Meet Richard. Richard is a feral writer who has garnered interest from literary agents, but he lacks the perseverance to finish reading a novel, let alone to write one of his own. When Richard is not working on first chapters, he sporadically attends a meditation group where he is known as “the weeper,” hangs out with one of his two ex-girlfriends, and shoplifts ramen noodles from his local Walgreens. Richard had kidney stones once. He wrote an article about it for a major national magazine. He’s hoping to get kidney stones a second time so that he can write a follow-up piece. Richard would do well in a loving environment with a couple of other writers to interact with. He is almost completely house-trained.
Meet Serena. Serena came to us as a seasoned reporter with a master’s degree in journalism who had recently dropped out of the rat race to freelance. Serena currently lives with two roommates in an apartment where she is left alone all day. Her roommates are under the impression that she is unemployed, despite the fact that she’s technically a copywriter. Serena wakes up at 2 P.M., smokes a fatty, and walks to the Wawa for some snack cakes. Because of her stress-filled professional background, Serena would do best in a single-writer home where she can come and go freely. Whoever adopts Serena will be required to maintain her daily supply of fatties and snack cakes.
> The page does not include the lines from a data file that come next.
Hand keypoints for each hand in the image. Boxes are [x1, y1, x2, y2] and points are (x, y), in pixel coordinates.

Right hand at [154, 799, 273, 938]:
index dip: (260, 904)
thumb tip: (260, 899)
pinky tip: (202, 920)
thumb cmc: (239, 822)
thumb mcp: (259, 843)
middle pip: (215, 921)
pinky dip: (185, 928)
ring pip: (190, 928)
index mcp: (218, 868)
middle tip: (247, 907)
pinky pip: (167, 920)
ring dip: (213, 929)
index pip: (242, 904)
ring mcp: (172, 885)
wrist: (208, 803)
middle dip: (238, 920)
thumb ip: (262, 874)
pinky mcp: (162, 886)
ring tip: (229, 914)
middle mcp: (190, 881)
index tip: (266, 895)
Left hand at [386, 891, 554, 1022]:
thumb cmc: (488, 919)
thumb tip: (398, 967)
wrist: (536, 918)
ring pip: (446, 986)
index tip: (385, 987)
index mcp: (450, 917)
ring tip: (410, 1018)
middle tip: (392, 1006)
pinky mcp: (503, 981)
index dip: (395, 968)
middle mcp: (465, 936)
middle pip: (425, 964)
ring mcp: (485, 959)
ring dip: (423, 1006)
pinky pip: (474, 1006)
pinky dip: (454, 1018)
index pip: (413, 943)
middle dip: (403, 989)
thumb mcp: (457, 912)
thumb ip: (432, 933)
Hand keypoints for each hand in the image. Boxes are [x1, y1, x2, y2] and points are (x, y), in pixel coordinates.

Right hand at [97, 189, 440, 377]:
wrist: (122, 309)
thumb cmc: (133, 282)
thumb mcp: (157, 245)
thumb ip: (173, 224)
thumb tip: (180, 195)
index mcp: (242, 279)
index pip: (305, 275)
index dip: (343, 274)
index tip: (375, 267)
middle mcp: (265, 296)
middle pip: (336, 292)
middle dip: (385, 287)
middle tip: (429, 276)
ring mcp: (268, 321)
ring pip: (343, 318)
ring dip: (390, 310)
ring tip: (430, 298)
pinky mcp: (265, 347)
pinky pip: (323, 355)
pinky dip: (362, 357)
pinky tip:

Meet Joshua. Joshua has had some short stories published in best-of anthologies and is a frequent contributor to several national news outlets. He owns some plants but has yet to have a successful relationship with any human. He eats a lot of soup. So much soup. He sometimes talks to his downstairs neighbor, a friendly woman whom he is attracted to, but whom he will not pursue because he knows that vulnerability only leads to pain. Despite all this, Joshua has very good dental hygiene. He is flossing right now. Joshua would do well with an owner who forces him out into the sunlight, despite all his allergies. Joshua would also probably benefit from some sort of medication. He is up to date on all his shots.
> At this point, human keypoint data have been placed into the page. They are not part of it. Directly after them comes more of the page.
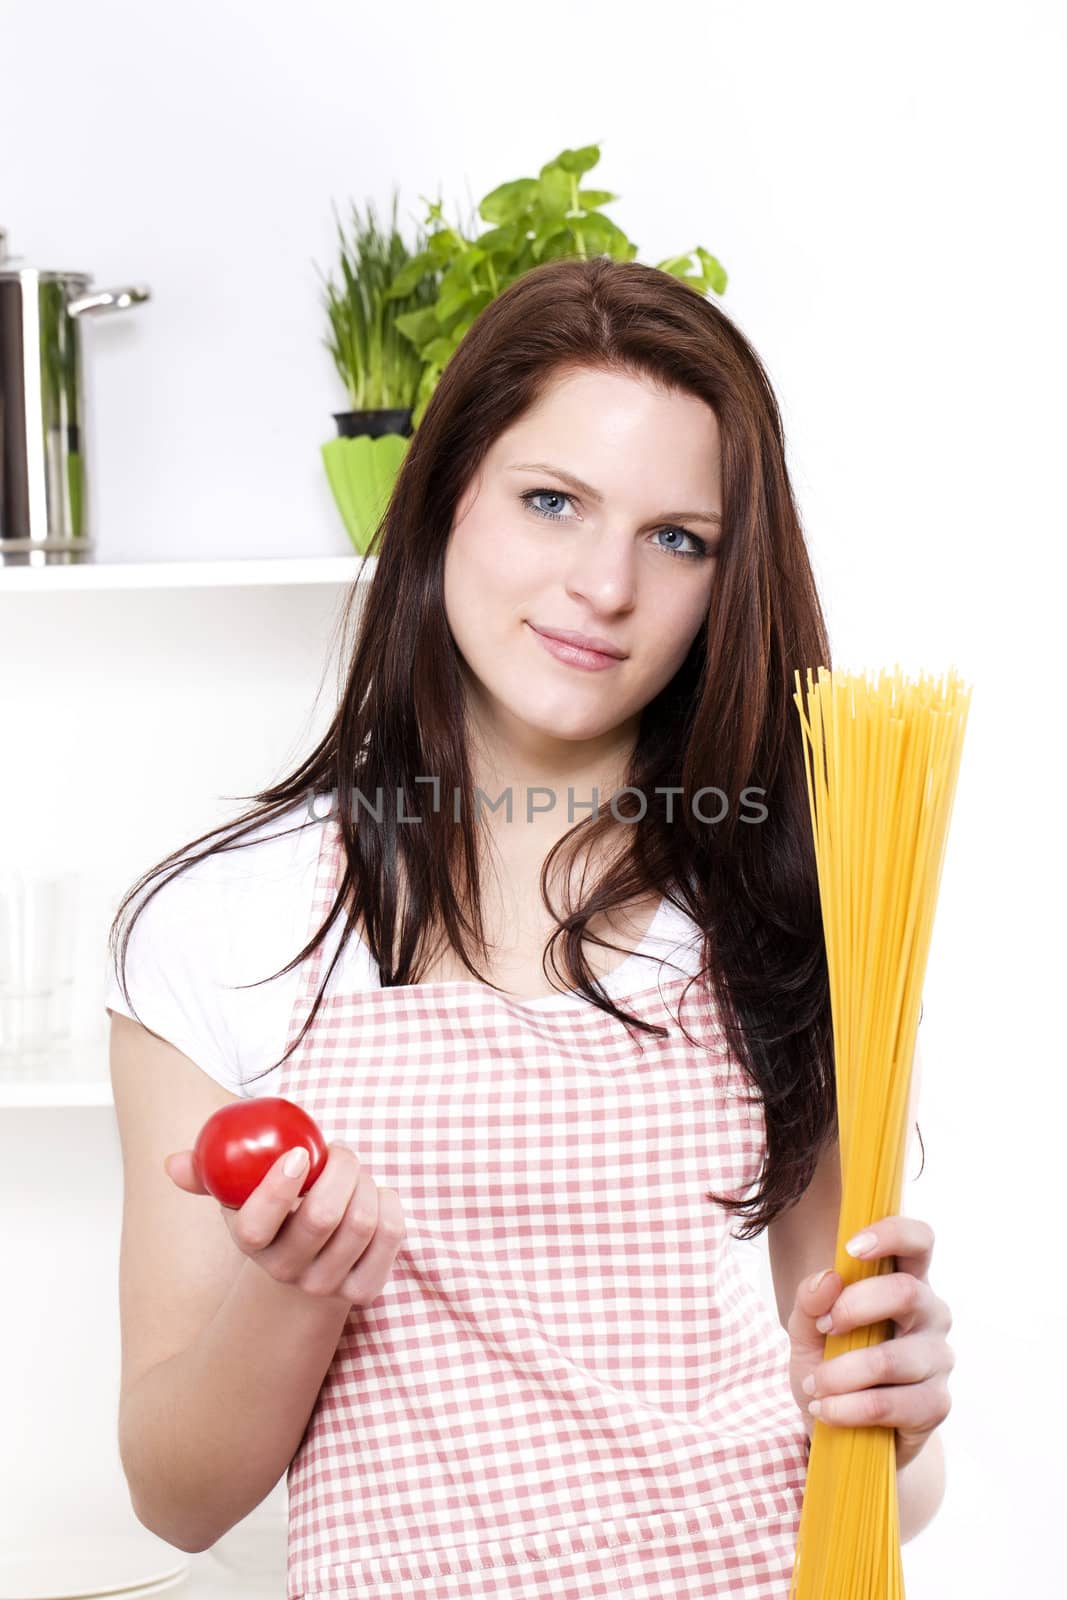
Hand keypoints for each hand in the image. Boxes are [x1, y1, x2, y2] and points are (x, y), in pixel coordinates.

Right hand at [165, 1140, 407, 1307]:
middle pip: (324, 1217)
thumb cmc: (274, 1214)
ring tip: (355, 1174)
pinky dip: (390, 1203)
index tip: (298, 1154)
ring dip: (366, 1182)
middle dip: (341, 1169)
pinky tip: (376, 1196)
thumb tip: (173, 1163)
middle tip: (339, 1151)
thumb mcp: (238, 1195)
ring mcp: (328, 1286)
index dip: (278, 1189)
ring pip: (362, 1222)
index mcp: (252, 1243)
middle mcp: (288, 1271)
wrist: (307, 1269)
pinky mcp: (366, 1290)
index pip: (256, 1227)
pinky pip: (390, 1235)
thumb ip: (208, 1174)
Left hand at [786, 1215, 954, 1470]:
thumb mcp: (808, 1329)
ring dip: (839, 1373)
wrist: (846, 1431)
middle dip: (853, 1308)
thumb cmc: (832, 1364)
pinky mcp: (936, 1404)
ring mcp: (939, 1360)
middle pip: (905, 1292)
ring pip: (890, 1358)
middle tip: (823, 1328)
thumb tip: (828, 1278)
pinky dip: (848, 1408)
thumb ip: (810, 1300)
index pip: (919, 1240)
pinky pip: (890, 1404)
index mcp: (905, 1280)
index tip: (851, 1248)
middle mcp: (931, 1314)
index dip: (891, 1234)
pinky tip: (826, 1409)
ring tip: (813, 1386)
Meet Francis. This handsome scrapper published a popular zine in college. In his twenties, he opened a publishing house, which took off, and he sold it to his partners for a tidy profit. After that, he wrote a book of poetry, which was met with critical acclaim and won a Pulitzer. His accomplishments, though impressive, are of little comfort to his wife when he locks himself in the guest room for days on end and pees into an empty Gatorade bottle. We’re hoping to find a new home for Francis quickly, as his wife is gearing up to kick him out. Francis is generally aloof and would do best in a home with low expectations and an empty guest room. Whoever adopts Francis should be aware that he has bitten two people, although we believe that this will not be an issue once he settles into a stable environment.